Percibí mi irreversible pérdida, mi esperanza amarga y frustrada, mi destino de grandeza truncado por el vulgar afán, compartido por el gato, la rata, la culebra, el perro y el gusano, de convertir la vida en supervivencia. Y así me asomo a este momento crucial, en el que como en un relato de Borges, tuerzo el destino a mi favor o en mi contra. Y me encuentro conmigo o con otro, en un duelo a muerte, escapando del dolor y del peso de algo que de alguna manera está escrito y me toca enfrentar. Como en una ciudad invisible me albergo sin sueño ni canto, ya vencido de tanto luchar y escapar. En esta ciudad en particular, no tenía por que ser esta, podría haber sido cualquier otra, me encuentro de nuevo sin tiempo. Y asumo una certeza clara como el marfil, valiosa como el diamante, poderosa como el hielo: me estoy cercando.

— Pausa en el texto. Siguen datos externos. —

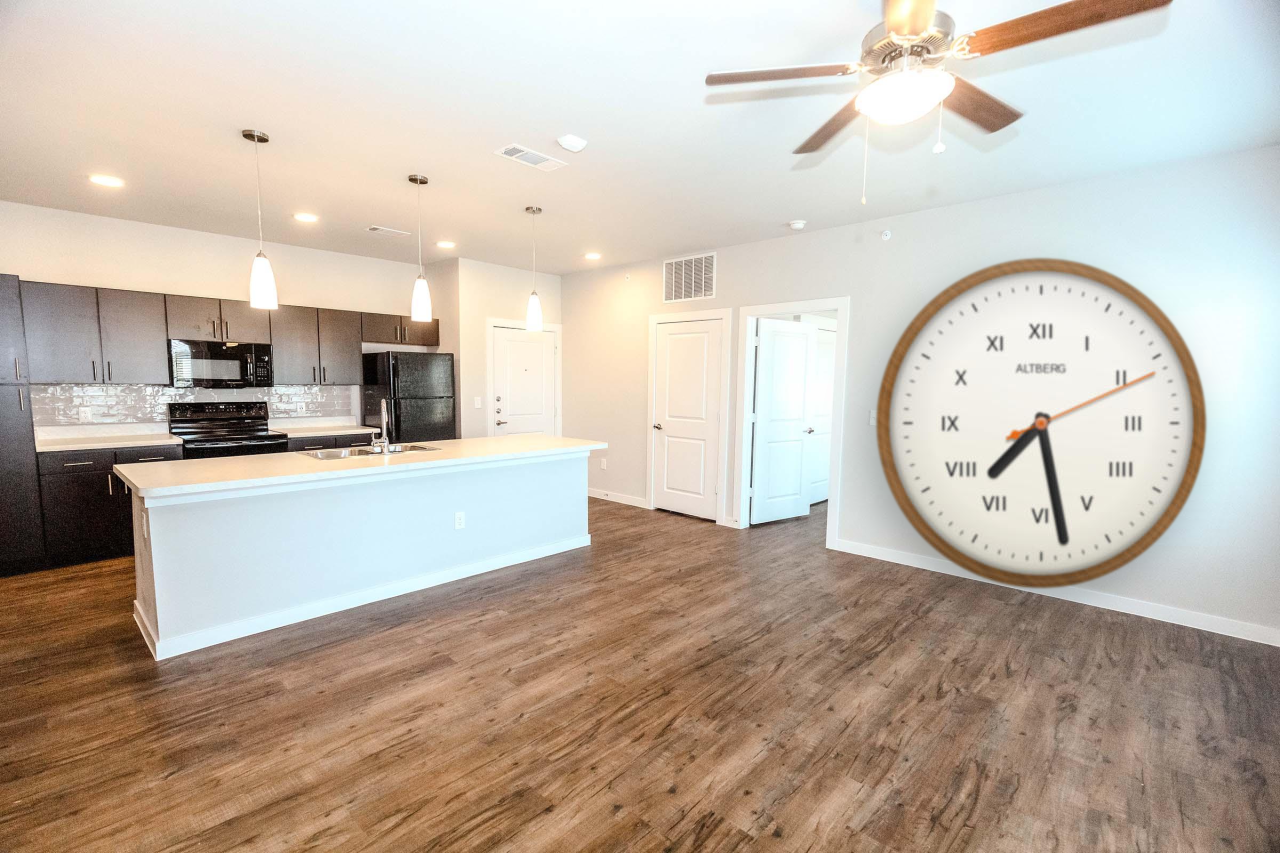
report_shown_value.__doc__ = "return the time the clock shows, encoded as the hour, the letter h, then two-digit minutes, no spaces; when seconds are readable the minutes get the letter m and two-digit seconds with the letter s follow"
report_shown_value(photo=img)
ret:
7h28m11s
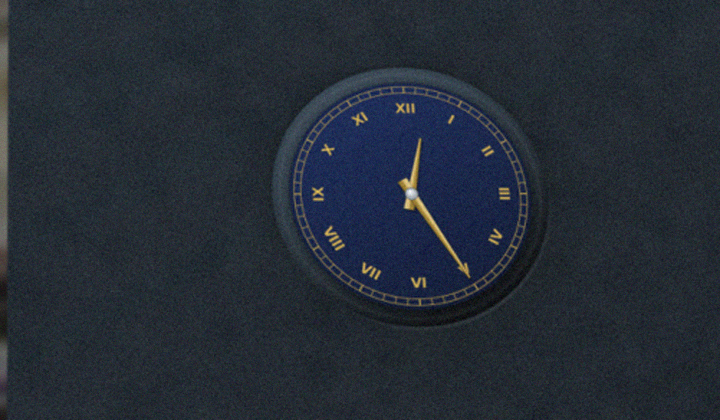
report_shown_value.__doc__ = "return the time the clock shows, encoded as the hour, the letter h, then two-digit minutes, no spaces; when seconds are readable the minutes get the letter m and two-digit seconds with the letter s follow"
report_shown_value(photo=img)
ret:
12h25
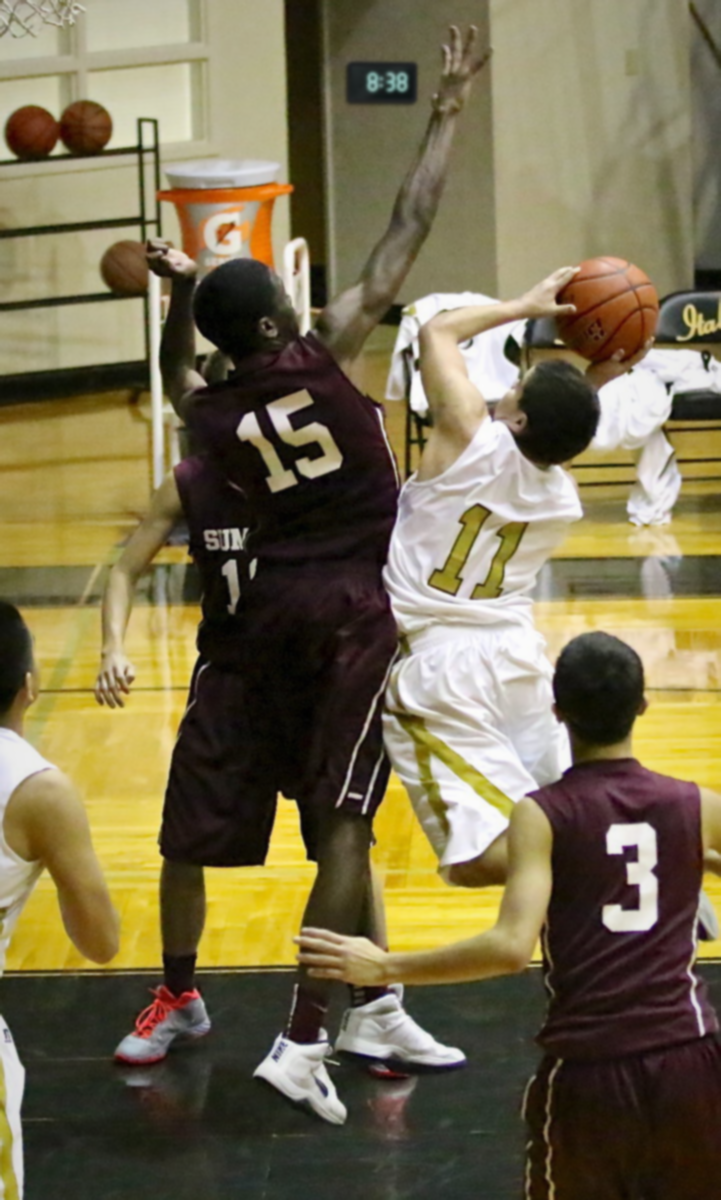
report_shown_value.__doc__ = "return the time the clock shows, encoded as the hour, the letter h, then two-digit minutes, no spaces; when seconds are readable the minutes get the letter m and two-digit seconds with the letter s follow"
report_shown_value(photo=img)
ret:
8h38
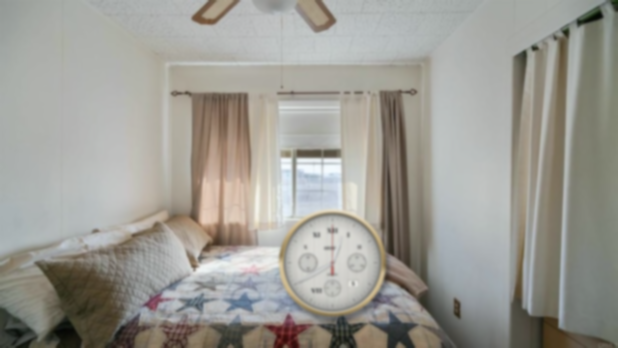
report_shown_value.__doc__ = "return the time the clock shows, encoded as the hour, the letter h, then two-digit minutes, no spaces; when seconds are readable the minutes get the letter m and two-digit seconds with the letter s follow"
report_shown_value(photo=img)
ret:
12h40
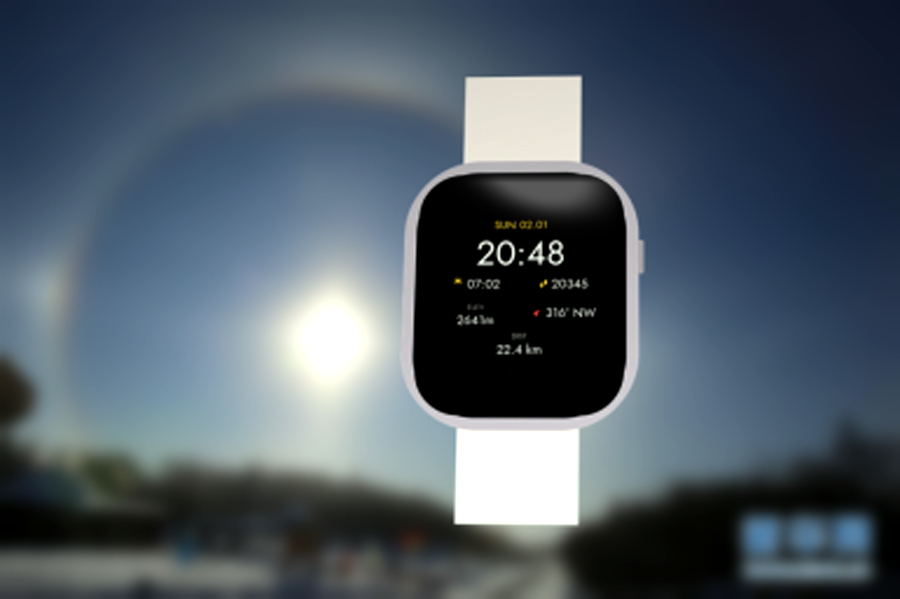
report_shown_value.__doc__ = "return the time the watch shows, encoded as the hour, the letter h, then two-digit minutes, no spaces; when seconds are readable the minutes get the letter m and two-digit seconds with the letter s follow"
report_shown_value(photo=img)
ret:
20h48
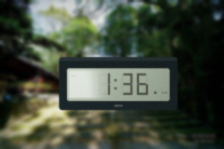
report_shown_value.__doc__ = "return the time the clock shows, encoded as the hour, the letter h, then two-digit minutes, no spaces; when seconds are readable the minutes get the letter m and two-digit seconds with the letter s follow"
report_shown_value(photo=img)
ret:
1h36
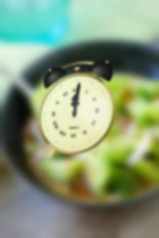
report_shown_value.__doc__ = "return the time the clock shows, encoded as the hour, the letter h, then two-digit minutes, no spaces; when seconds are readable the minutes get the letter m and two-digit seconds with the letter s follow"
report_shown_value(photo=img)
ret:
12h01
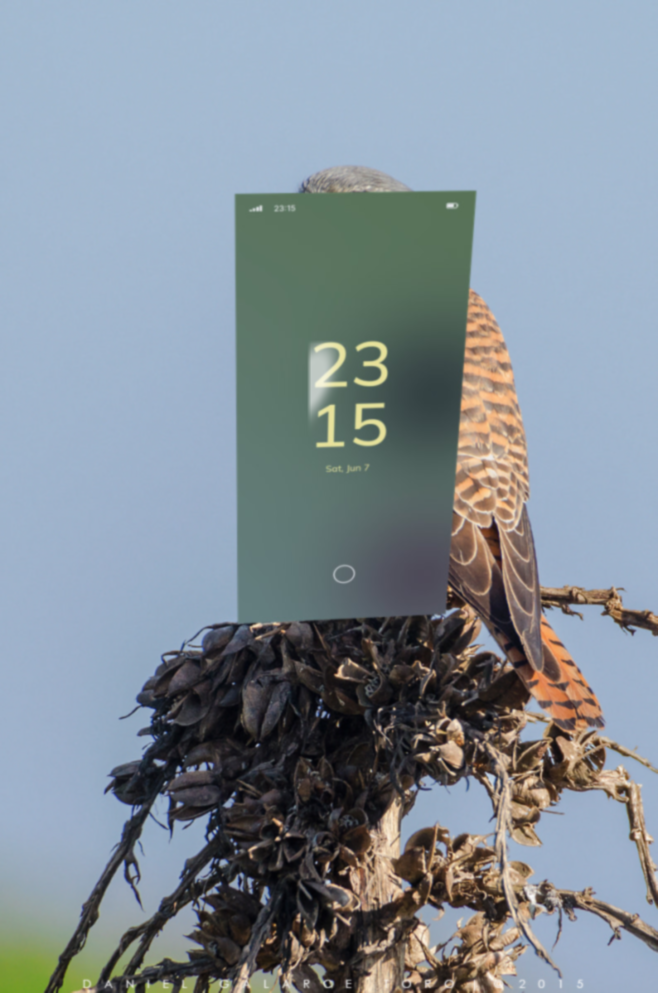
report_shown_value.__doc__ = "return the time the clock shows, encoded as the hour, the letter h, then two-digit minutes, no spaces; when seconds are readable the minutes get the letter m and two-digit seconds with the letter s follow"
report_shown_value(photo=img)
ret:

Y cuando entiendo esa verdad tan simple y atroz, puedo seguir pergeñando un camino sin salida, tan tortuoso como una callejuela de la ciudad en la que he recalado como un huérfano insomne. Justo a las tres, después de la última campanada, apareció el cisne de la certeza. Entonces ocurrió algo que ni el mismísimo Edgar Allan Poe hubiera imaginado, ni el inefable Chandler ni ninguno de sus herederos. Sucedió que mirando por la ventana de ese apartamento vacío en esa ciudad enmarañada, alguien, que no era viento, movió la cortina que daba a una sucia obra en construcción, la sacudió de tal manera que no pude sino pensar que esa cosa no era viento.